背景：将大型语言模型（llm）快速集成到医疗保健中，引发了对患者安全、可靠性、透明度和公平护理提供的关键伦理问题。尽管没有接受过明确的医疗数据培训，但个人越来越多地使用通用法学硕士来解决医疗问题和临床场景。虽然快速工程可以优化LLM的性能，但其对临床决策的伦理意义仍未得到充分探讨。本研究旨在评估法学硕士临床应用中即时工程策略的伦理维度，重点关注安全性、偏见、透明度及其对医疗保健中负责任的人工智能实施的影响。方法：我们对三个先进且具有推理能力的法学硕士（OpenAI O3、Claude Sonnet 4、谷歌Gemini 2.5 Pro）进行了以伦理学为重点的分析，涉及六种快速工程策略和五种不同伦理复杂性的临床场景。六位专家临床医生评估了90份答复，包括诊断准确性、安全性评估、沟通、同理心和伦理推理。我们特别分析了安全事件、偏见模式和推理过程的透明度。结果：在所有模型和场景中都出现了重大的伦理问题。12.2%的应答发生了严重的安全性问题，集中在复杂的伦理问题上（5级：23.1% vs. 1级：2.3%）。结论：目前通用法学硕士的临床应用面临着重大的伦理挑战，需要紧急关注。虽然结构化提示工程在某些领域显示出可衡量的改进，元认知方法的性能提高了13.0%，安全优先的方法使关键事件减少了45%，但所有策略都存在实质性的局限性。

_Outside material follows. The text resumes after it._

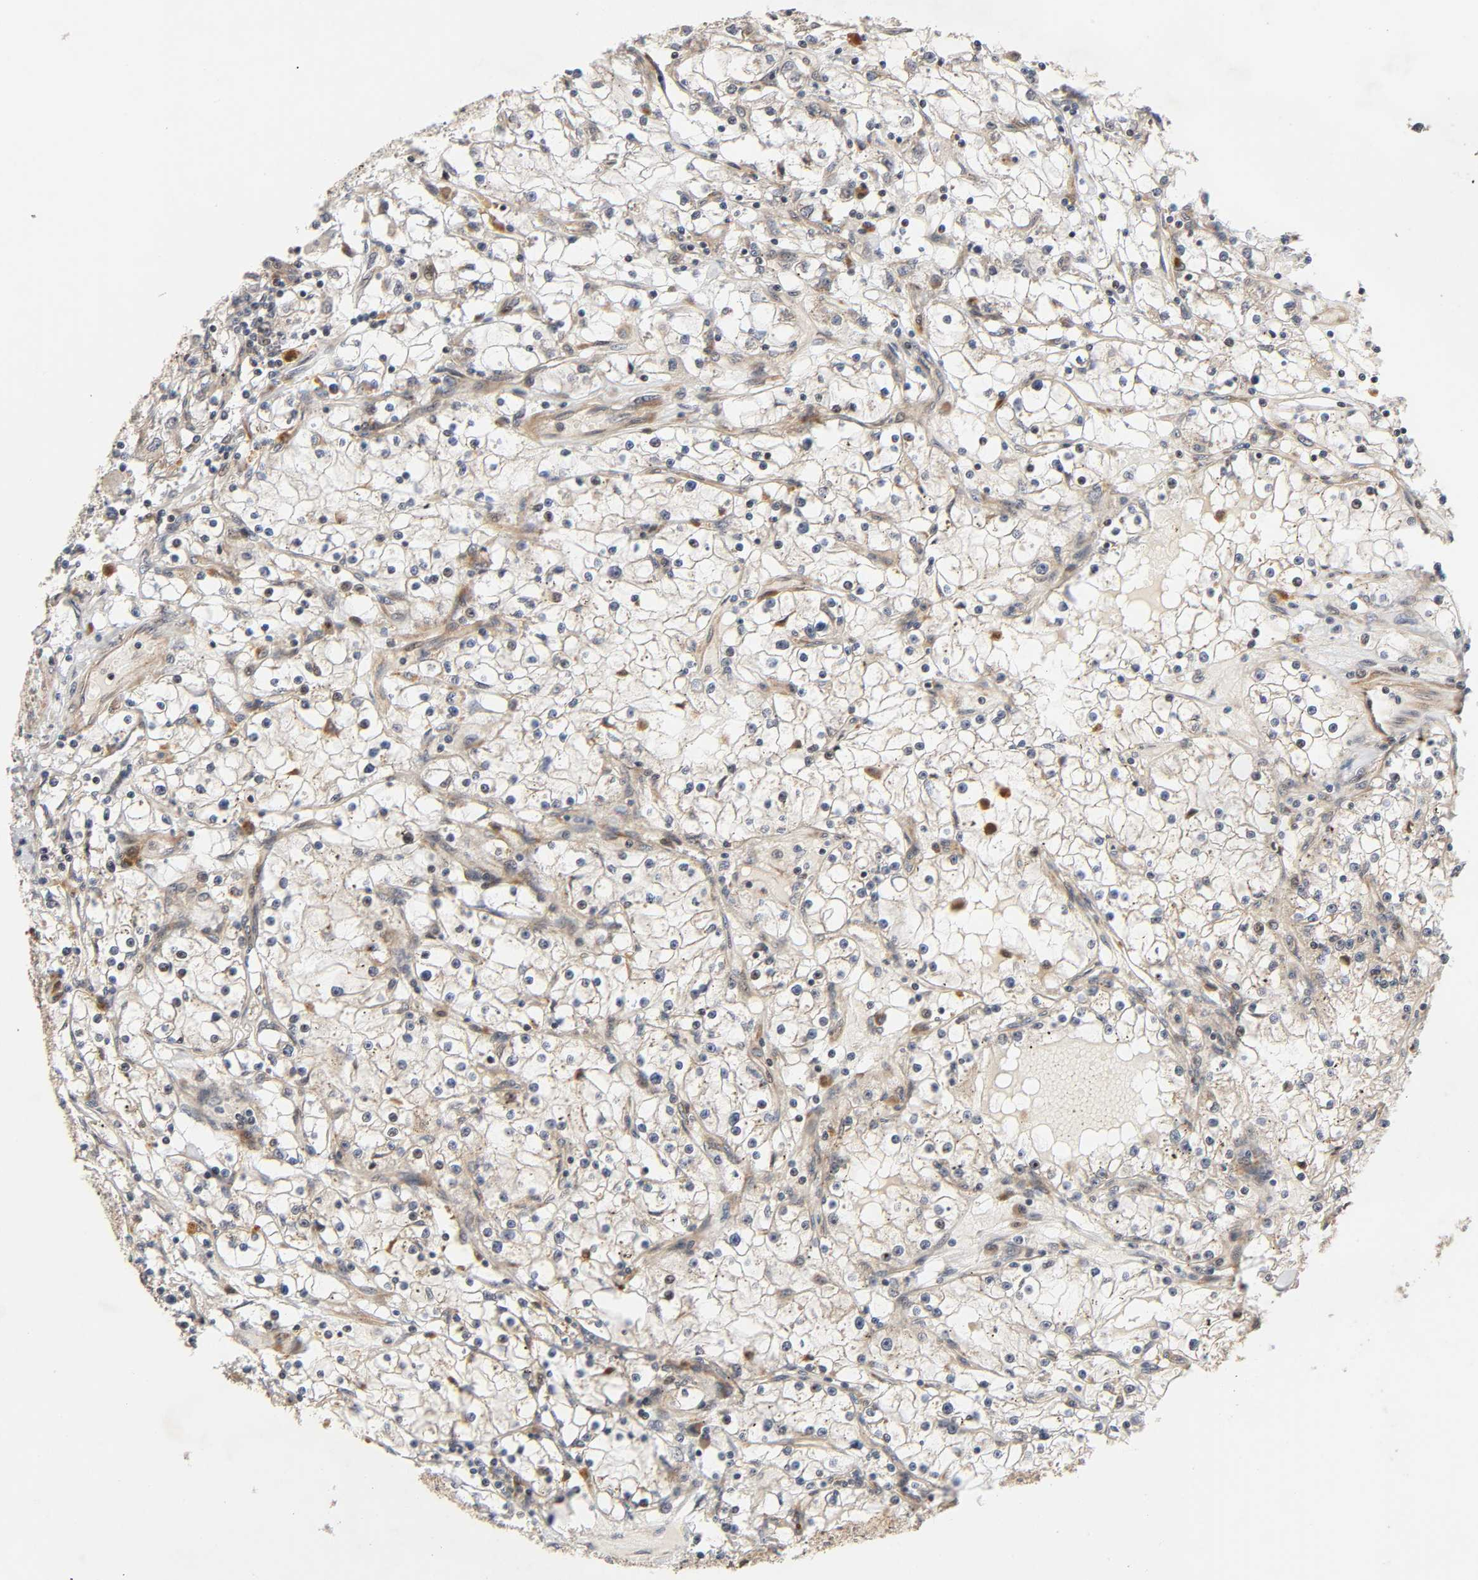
{"staining": {"intensity": "weak", "quantity": "25%-75%", "location": "cytoplasmic/membranous"}, "tissue": "renal cancer", "cell_type": "Tumor cells", "image_type": "cancer", "snomed": [{"axis": "morphology", "description": "Adenocarcinoma, NOS"}, {"axis": "topography", "description": "Kidney"}], "caption": "Human renal adenocarcinoma stained with a brown dye shows weak cytoplasmic/membranous positive expression in approximately 25%-75% of tumor cells.", "gene": "IQCJ-SCHIP1", "patient": {"sex": "male", "age": 56}}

即使优化后的方法在沟通和共情方面的表现也不理想（≤54%的最大值），保留了残留的偏差模式（在安全优先条件下为11.7%），并表现出相关的安全缺陷，这表明目前的提示工程方法只提供了边际改进，不足以用于可靠的临床部署。这些发现突出了重大的伦理挑战，需要进一步研究为通用人工智能模型的临床使用制定适当的指导方针和监管框架。

本文章由计算机程序翻译，如有差异，请以英文原文为准。

求助全文

约1分钟内获得全文求助全文

来源期刊

BMC Medical Informatics and Decision Making 医学-医学：信息

CiteScore

7.20

自引率

5.70%

发文量

297

审稿时长

1 months

期刊介绍： BMC Medical Informatics and Decision Making is an open access journal publishing original peer-reviewed research articles in relation to the design, development, implementation, use, and evaluation of health information technologies and decision-making for human health.